> Task goal
The records that follow are to be transcribed word for word.

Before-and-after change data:

--- START ---

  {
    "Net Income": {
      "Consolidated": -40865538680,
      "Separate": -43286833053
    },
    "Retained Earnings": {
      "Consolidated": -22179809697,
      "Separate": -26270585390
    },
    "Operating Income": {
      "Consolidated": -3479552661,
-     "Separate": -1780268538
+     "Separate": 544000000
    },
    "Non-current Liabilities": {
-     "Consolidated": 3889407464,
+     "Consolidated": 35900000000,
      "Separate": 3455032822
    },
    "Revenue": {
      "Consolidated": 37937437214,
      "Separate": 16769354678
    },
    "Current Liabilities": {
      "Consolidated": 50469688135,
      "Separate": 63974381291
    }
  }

--- END ---

> The answer
  {
    "Net Income": {
      "Consolidated": -40865538680,
      "Separate": -43286833053
    },
    "Retained Earnings": {
      "Consolidated": -22179809697,
      "Separate": -26270585390
    },
    "Operating Income": {
      "Consolidated": -3479552661,
-     "Separate": -1780268538
+     "Separate": 544000000
    },
    "Non-current Liabilities": {
-     "Consolidated": 3889407464,
+     "Consolidated": 35900000000,
      "Separate": 3455032822
    },
    "Revenue": {
      "Consolidated": 37937437214,
      "Separate": 16769354678
    },
    "Current Liabilities": {
      "Consolidated": 50469688135,
      "Separate": 63974381291
    }
  }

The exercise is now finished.